On Monday we published a short post, pointing out that the so-called “transparency” data – which is supposed to list all of the external meetings Ministers have – failed to mention a meeting on 1 April 2020 that Lord Bethell had with Abingdon shortly before his department awarded it the first of two contracts worth up to £87.5m in total. 

The contracts – which Good Law Project is challenging in the High Court – are highly controversial, not least because Government’s own lawyers advised they were unlawful.

Government blamed the missing meeting on an “admin error” and responded on Tuesday by publishing an updated list of the external meetings Lord Bethell had, including the 1 April meeting with Abingdon:

 

The problem is that the updated list is also wrong.

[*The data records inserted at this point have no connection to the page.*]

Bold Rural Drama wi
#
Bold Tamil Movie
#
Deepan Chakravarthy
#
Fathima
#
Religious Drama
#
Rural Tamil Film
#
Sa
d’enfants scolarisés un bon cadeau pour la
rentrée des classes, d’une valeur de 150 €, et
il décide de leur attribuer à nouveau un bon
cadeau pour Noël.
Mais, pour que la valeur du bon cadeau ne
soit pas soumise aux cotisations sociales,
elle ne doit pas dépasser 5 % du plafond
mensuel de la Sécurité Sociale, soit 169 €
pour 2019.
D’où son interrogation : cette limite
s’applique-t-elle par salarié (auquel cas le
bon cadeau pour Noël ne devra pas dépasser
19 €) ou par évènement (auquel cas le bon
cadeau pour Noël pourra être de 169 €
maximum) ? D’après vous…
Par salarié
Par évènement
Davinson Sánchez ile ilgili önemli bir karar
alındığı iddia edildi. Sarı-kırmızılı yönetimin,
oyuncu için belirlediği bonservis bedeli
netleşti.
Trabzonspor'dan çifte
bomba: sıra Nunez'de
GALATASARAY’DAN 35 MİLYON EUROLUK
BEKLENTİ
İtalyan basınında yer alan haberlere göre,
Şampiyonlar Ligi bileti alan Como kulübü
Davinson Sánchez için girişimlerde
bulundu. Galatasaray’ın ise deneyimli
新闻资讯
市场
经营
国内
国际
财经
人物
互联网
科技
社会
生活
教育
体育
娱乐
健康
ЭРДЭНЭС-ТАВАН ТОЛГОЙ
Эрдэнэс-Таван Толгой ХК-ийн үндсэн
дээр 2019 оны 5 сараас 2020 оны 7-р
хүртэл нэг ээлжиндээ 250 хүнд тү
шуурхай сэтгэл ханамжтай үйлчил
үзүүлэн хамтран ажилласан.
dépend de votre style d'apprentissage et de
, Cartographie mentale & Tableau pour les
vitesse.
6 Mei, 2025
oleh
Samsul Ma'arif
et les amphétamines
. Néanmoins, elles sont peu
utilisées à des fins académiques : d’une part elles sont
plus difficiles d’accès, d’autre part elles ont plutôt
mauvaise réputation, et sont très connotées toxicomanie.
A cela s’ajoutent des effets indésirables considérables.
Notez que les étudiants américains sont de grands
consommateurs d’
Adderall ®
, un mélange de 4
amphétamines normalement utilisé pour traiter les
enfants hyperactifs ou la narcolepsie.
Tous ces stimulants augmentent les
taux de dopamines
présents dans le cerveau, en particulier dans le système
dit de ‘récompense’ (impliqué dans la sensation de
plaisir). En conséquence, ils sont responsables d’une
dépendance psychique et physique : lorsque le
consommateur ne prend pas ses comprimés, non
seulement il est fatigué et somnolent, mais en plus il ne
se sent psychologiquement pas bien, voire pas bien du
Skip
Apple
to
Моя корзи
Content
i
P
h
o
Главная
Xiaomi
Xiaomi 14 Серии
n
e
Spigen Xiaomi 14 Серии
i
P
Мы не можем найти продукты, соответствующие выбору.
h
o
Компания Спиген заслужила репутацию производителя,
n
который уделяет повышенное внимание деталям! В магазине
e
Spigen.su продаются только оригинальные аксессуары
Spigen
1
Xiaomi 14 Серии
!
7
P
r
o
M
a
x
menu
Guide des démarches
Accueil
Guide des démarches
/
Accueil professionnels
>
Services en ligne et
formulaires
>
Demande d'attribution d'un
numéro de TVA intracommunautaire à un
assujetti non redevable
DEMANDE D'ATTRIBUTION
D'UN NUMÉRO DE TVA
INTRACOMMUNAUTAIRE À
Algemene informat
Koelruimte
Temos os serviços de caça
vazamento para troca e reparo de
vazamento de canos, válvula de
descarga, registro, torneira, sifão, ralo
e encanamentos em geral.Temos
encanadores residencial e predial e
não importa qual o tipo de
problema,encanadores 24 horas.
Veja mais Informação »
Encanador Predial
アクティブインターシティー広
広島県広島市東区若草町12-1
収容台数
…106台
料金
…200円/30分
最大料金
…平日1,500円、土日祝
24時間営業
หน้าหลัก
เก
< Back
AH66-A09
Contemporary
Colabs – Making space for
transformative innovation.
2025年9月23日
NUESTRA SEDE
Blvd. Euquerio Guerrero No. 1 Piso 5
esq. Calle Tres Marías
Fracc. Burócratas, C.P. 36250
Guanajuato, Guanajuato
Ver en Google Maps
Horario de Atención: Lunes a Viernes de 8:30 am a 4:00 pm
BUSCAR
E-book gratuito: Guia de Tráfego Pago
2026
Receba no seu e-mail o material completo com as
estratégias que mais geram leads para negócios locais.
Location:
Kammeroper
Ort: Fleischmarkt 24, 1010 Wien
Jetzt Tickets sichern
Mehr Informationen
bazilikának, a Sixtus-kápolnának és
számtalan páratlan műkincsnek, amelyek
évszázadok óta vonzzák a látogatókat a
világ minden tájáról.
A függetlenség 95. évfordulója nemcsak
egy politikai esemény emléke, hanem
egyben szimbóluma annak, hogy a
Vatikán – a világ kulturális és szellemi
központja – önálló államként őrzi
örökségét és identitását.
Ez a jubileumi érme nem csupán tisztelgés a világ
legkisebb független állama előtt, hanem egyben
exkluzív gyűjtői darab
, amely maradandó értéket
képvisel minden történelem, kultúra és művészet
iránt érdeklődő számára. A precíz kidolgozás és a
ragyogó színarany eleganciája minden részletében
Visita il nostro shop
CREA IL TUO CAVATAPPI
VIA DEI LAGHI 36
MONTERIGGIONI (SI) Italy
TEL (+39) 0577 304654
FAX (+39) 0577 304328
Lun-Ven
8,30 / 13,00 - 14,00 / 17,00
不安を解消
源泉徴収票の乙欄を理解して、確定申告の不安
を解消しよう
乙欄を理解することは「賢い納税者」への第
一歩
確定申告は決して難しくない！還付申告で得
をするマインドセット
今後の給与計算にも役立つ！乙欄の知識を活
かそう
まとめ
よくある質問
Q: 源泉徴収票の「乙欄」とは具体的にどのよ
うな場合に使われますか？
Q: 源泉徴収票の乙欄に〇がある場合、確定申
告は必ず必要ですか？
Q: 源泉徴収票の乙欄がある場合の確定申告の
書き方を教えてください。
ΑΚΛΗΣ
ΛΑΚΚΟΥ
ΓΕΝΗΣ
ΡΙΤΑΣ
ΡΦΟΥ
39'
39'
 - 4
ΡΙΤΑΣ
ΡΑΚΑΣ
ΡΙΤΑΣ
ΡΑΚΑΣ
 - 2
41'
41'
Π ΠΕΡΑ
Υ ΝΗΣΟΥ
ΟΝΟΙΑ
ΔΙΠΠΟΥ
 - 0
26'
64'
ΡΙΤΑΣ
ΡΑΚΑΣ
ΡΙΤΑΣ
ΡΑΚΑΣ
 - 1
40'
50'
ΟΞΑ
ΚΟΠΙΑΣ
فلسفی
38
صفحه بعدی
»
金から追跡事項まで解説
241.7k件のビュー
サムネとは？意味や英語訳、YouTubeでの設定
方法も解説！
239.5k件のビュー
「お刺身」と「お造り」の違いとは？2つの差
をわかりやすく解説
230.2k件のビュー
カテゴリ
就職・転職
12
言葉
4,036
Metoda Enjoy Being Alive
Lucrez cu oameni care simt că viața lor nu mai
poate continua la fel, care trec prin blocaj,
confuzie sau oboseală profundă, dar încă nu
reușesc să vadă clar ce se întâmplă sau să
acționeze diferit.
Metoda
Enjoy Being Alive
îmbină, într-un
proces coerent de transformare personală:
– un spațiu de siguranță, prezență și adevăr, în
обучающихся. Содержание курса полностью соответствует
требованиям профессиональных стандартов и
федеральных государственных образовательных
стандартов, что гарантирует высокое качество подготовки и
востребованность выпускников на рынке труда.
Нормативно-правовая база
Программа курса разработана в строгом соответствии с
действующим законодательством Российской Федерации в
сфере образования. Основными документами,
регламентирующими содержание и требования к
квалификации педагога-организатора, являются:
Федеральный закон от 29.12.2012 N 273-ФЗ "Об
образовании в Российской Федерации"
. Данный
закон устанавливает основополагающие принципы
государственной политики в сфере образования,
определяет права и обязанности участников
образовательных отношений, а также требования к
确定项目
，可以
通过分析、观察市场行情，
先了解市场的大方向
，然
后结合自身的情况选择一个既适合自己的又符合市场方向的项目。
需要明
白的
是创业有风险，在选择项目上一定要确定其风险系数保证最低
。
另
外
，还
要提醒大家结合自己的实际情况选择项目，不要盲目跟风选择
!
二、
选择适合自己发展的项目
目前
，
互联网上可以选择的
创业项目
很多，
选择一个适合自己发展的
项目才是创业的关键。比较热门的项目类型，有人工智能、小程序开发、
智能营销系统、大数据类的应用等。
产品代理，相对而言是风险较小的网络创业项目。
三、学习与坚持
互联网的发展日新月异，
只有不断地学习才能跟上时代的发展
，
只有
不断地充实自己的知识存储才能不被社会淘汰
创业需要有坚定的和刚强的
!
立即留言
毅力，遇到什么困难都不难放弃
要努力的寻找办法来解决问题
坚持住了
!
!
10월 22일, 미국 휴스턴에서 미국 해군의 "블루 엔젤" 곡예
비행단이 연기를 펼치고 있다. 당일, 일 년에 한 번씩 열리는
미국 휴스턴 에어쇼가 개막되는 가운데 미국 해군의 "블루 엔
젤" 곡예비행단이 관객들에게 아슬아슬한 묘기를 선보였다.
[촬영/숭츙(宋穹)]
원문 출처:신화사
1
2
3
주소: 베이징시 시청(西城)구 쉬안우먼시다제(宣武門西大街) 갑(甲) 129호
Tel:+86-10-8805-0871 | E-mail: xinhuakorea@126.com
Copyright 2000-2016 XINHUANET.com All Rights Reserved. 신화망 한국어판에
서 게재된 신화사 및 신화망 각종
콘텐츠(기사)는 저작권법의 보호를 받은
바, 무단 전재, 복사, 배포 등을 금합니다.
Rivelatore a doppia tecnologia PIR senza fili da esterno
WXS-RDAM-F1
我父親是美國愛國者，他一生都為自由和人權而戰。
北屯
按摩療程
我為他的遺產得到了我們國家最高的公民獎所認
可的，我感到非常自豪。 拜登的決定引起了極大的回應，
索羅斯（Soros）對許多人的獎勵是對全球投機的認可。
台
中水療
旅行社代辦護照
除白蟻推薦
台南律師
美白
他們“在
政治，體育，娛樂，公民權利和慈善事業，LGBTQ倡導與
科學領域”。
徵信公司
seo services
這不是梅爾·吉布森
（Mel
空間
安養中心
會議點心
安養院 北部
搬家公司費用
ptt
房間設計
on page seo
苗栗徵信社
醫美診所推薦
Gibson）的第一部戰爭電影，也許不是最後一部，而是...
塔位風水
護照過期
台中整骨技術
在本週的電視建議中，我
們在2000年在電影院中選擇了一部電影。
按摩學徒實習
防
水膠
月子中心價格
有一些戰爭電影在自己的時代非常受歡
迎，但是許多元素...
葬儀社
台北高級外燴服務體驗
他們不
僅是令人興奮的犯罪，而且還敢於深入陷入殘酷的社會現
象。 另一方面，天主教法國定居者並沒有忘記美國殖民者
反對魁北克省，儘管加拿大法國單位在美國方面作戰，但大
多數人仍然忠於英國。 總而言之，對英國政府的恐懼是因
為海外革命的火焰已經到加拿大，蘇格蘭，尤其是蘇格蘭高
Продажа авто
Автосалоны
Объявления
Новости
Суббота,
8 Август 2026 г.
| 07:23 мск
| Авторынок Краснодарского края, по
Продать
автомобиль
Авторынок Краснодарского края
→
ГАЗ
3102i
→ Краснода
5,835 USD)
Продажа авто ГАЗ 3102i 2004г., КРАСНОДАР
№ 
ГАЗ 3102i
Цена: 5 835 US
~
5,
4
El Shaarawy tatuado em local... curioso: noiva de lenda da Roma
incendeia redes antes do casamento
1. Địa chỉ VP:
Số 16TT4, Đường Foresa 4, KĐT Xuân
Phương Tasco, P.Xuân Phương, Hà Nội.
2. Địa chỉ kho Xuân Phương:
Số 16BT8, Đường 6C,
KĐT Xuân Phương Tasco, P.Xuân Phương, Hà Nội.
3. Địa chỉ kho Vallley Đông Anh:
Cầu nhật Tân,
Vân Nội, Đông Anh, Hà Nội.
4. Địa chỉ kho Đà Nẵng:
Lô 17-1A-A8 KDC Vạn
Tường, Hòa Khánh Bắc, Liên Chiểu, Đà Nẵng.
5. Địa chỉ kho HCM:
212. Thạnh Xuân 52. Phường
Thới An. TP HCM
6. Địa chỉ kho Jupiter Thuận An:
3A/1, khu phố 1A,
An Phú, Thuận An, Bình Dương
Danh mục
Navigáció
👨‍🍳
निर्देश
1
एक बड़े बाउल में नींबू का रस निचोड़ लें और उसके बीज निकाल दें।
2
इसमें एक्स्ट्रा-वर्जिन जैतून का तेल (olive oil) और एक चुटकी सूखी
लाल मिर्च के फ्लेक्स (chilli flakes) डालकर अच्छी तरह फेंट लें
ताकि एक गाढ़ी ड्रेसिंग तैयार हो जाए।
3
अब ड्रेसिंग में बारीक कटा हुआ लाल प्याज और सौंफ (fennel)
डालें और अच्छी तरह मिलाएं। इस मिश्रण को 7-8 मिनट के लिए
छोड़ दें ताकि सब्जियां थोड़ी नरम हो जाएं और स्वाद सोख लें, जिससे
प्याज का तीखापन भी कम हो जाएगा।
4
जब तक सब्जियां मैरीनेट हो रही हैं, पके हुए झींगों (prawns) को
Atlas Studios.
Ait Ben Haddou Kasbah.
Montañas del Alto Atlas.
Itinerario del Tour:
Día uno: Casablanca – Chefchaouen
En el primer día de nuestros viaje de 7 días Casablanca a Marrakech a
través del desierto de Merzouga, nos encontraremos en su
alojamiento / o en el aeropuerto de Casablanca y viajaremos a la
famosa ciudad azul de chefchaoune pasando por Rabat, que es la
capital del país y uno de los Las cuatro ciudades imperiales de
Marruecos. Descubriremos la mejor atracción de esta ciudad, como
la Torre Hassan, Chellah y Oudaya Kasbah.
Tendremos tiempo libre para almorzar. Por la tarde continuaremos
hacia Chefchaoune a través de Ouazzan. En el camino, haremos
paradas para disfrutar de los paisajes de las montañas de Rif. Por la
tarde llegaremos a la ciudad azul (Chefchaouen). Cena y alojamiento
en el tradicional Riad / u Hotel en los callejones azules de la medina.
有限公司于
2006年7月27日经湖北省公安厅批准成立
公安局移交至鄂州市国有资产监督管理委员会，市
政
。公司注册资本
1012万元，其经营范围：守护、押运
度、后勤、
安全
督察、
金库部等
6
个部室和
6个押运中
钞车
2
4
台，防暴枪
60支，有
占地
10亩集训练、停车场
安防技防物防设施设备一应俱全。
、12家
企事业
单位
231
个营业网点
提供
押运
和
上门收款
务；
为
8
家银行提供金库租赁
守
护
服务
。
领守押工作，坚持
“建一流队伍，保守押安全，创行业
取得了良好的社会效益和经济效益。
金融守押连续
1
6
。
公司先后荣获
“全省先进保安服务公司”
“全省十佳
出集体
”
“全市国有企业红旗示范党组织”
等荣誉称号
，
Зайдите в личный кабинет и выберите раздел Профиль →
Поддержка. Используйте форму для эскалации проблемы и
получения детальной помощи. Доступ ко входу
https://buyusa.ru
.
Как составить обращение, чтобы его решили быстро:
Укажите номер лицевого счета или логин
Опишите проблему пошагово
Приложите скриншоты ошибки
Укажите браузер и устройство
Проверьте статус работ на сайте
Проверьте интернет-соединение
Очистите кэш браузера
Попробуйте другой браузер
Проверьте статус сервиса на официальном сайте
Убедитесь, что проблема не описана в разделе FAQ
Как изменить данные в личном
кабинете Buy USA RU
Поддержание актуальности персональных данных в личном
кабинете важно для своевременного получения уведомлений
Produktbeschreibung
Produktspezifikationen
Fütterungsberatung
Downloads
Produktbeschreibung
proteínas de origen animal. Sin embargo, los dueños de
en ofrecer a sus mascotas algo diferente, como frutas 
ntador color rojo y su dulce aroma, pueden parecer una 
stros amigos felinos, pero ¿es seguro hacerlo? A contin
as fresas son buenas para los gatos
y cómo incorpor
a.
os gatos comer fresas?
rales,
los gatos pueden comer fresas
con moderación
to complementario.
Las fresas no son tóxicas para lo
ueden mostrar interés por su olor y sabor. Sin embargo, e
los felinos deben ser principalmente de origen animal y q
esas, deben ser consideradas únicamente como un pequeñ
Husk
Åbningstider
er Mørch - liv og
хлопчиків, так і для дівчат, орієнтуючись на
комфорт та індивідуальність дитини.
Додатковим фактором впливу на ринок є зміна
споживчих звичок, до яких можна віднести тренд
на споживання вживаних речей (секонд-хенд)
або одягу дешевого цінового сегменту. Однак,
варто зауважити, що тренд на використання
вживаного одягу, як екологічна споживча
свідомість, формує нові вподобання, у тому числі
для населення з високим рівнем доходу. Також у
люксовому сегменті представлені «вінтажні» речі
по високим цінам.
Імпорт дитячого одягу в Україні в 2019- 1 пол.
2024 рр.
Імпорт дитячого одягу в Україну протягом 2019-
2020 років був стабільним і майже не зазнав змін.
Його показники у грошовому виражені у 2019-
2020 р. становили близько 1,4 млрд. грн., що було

First, the updated list doesn’t make any mention of a meeting Matt Hancock had on 1 April 2020 with a group of would-be test suppliers.

We know that it took place because we have the emails.

Here is an invitation to a conference call at 5pm issued to “Excalibur Health” – no mention of this meeting appears in the so-called transparency data. We also know that other providers including Abingdon received the same invitation.

Indeed, it looks very much as though Matt Hancock had two meetings with Abingdon.

Here is a further email setting out that Matt Hancock wanted to join a second, follow-up, private call with Abingdon later that evening at 19.10.

The so-called transparency data, even in its revised form, fails to mention his attendance at either.

Government will, no doubt, say they made a second “admin error” in correcting the first “admin error”. And perhaps you are inclined to give them the benefit of the doubt and assume it is merely gross, and repeated, incompetence.

But even the most sweetly trusting of us must wonder whether the real explanation is that this is a deliberate attempt to mislead the public as to the former Secretary of State’s involvement in the ill-fated and unlawful Abingdon deal.